Worst piece of advice: write what you know. Please don’t. You don’t know a lot of stuff. And what you do know isn’t enough. The fun of writing lies in finding out about all the things you don’t have a clue about or discovering new things you want to know. At this point, I’d like to be very clear: I have never ever had a tiger hide inside my bedroom. Or a chowkidar chase me down the stairs. As for my parents running away from me in a mall – no such luck.
KG: Which children’s authors and books do you love and why?
Maurice Sendak—because he wrote exactly what he pleased and it shows.
Dr. Seuss for the sheer exuberant rhythm of his words and his joy in the possibilities of language.
Enid Blyton- because I grew up with her books.
Tarzan of the Apes by Edgar Rice Burroughs—all 26 books in the series. Because what’s not to love about a guy who wears leopard skin underwear, swings from vines and commands monkeys?
The original fairy tales by the Grimm’s brothers, because they are gruesome, scary and surprising
Harry Potter for JK Rowling’s inventiveness, the clever world-building, and the unforgettable characters
Katherine Paterson’s Bridge to Terabithia, because it’s a beautifully written, heartrending book that is not afraid to talk about death to kids.
The Dune series (are those for children?), Ruksana Khan’s stories about Afghanistan, Monsoon by Uma Krishnaswami, Haroun and the Sea of Stories by Salman Rushdie, anything Roald Dahl ever wrote, Kevin Henkes’s Chrysanthemum, because it says it’s wonderful to be different, I could go on and on, but I won’t.
KG: But you may, so take this–tell us about a children’s book you utterly despised. Why?
MN: I don’t like books about mean boys, catty, clique-y girls or girls who only talk about nail-polish and designer clothes. I don’t like books with guns in them. I never once read any book featuring Barney to my kid because he was so irritating and patronising and…purple. I don’t like the The Bernstein Bears, for their conservative messages. I didn’t like (but did not despise) the final book in the Hunger Games trilogy—too much fighting and not enough emotion. I don’t like books about athletes -because I’m sports-impaired and can’t tell a googly from a drop-kick.

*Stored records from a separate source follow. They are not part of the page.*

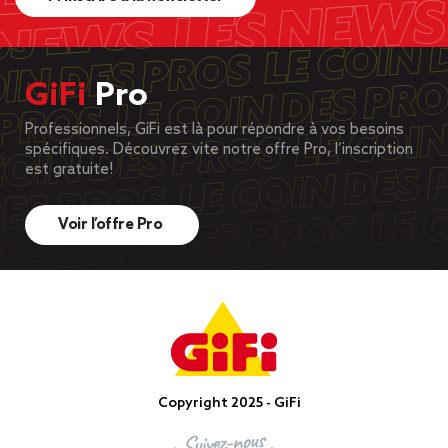
GiFi
Pro
Professionnels, GiFi est là pour répondre à vos besoins
spécifiques. Découvrez vite notre offre Pro, l’inscription
est gratuite!
Voir l’offre Pro
Copyright 2025 - GiFi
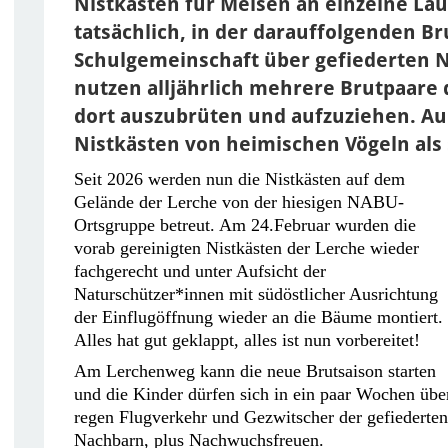
Nistkästen für Meisen an einzelne L
tatsächlich, in der darauffolgenden Br
Schulgemeinschaft über gefiederten 
nutzen alljährlich mehrere Brutpaare 
dort auszubrüten und aufzuziehen. Au
Nistkästen von heimischen Vögeln als 
Seit 2026 werden nun die Nistkästen auf dem
Gelände der Lerche von der hiesigen NABU-
Ortsgruppe betreut. Am 24.Februar wurden die
vorab gereinigten Nistkästen der Lerche wieder
fachgerecht und unter Aufsicht der
Naturschützer*innen mit südöstlicher Ausrichtung
der Einflugöffnung wieder an die Bäume montiert.
Alles hat gut geklappt, alles ist nun vorbereitet!
Am Lerchenweg kann die neue Brutsaison starten
und die Kinder dürfen sich in ein paar Wochen übe
regen Flugverkehr und Gezwitscher der gefiederten
Nachbarn, plus Nachwuchsfreuen.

KG: What’s that one element/quality a great children’s book must have?
MN: The same thing any good book should have–characters who make you care deeply about them.
KG: Lastly, tell us one question you always wished someone asked you, but no one’s ever had the gumption/good sense/humour to say so. Then, answer it.

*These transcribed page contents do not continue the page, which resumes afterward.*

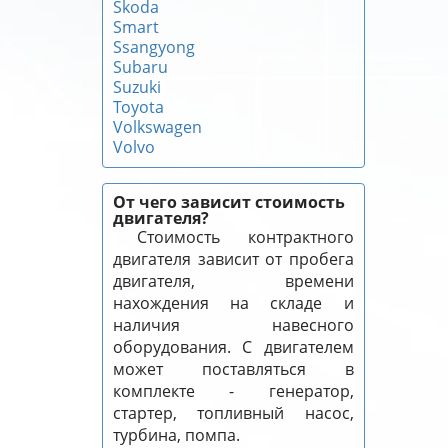
Skoda
Smart
Ssangyong
Subaru
Suzuki
Toyota
Volkswagen
Volvo
От чего зависит стоимость
двигателя?
Стоимость контрактного
двигателя зависит от пробега
двигателя, времени
нахождения на складе и
наличия навесного
оборудования. С двигателем
может поставляться в
комплекте - генератор,
стартер, топливный насос,
турбина, помпа.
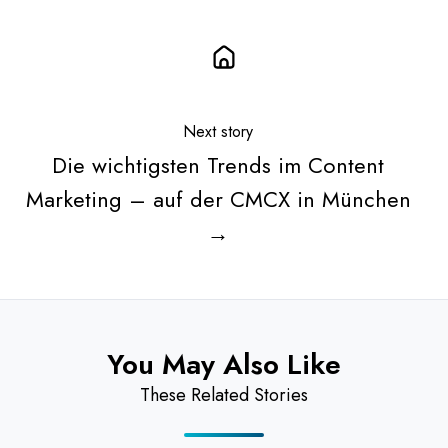
Next story
Die wichtigsten Trends im Content
Marketing – auf der CMCX in München
→
You May Also Like
These Related Stories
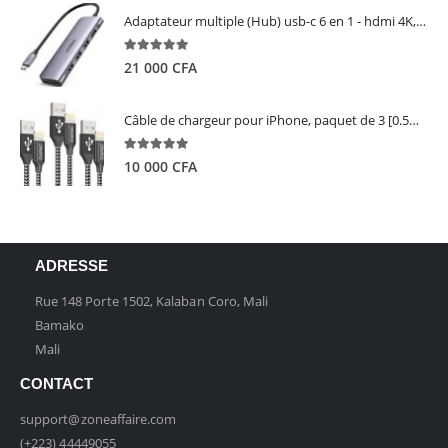
Adaptateur multiple (Hub) usb-c 6 en 1 - hdmi 4K, 3 ports USB 3.0 et lecteur de carte sd tf - UGREEN
5.00
out of 5
21 000
CFA
Câble de chargeur pour iPhone, paquet de 3 [0.5M 1M 2M] - GIANAC
5.00
out of 5
10 000
CFA
ADRESSE
Rue 148 Porte 1502, Kalaban Coro, Mali
Bamako
Mali
CONTACT
support@zoneaffaire.com
(+223) 44449055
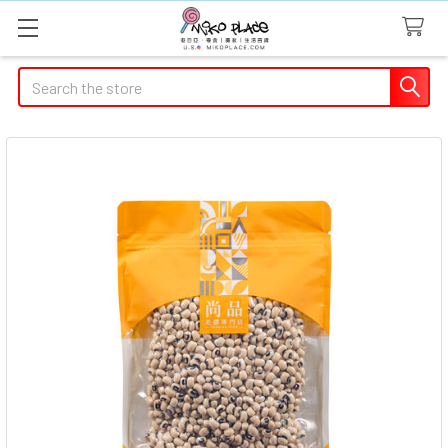
Search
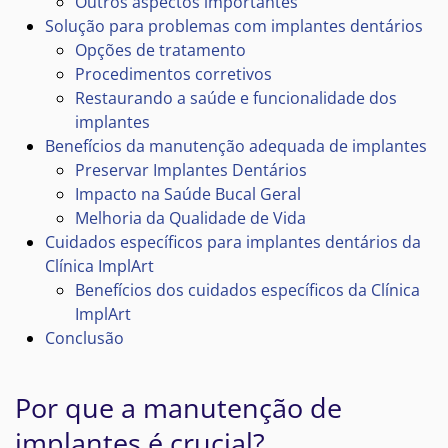
Outros aspectos importantes
Solução para problemas com implantes dentários
Opções de tratamento
Procedimentos corretivos
Restaurando a saúde e funcionalidade dos
implantes
Benefícios da manutenção adequada de implantes
Preservar Implantes Dentários
Impacto na Saúde Bucal Geral
Melhoria da Qualidade de Vida
Cuidados específicos para implantes dentários da
Clínica ImplArt
Benefícios dos cuidados específicos da Clínica
ImplArt
Conclusão
Por que a manutenção de
implantes é crucial?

MN: Question – What’s your favouritest food in the whole, wide world?
Answer – Gol gappa. Pani puri. Gup shup. Puchka.
KG: Heh. Now, spin us a delicious tale on gol gappa/pani puri/gup shup/puchka?
MN: Instructions for Aliens on how to eat gol gappas, (also known as G.P.G.P):
1. First unhinge apparatus to the maximum extent possible.
2. Place edible receptacle with extreme care upon tongue.
3. Position G.P.G.P in such a way so as to facilitate full and satisfying contact between soft outer shell and teeth.
4. If a crunching sound ensues, this portion of the operation has been carried out correctly. In the rare instance of no sound, please repeat steps 1 through 3.
6. The sound will be followed by the immediate disintegration of the edible receptacle.
7. Upon decomposition, the liquid inside the receptacle will flood the mouth and tongue. Do not panic—this is normal.
8. Chew and swallow. (While chewing and swallowing at the same time may prove initially challenging, daily practice with G.P.G.P has been shown to facilitate great enjoyment).
A shorter version: Open. Pop in. Crunch. Sploosh. Aaaah!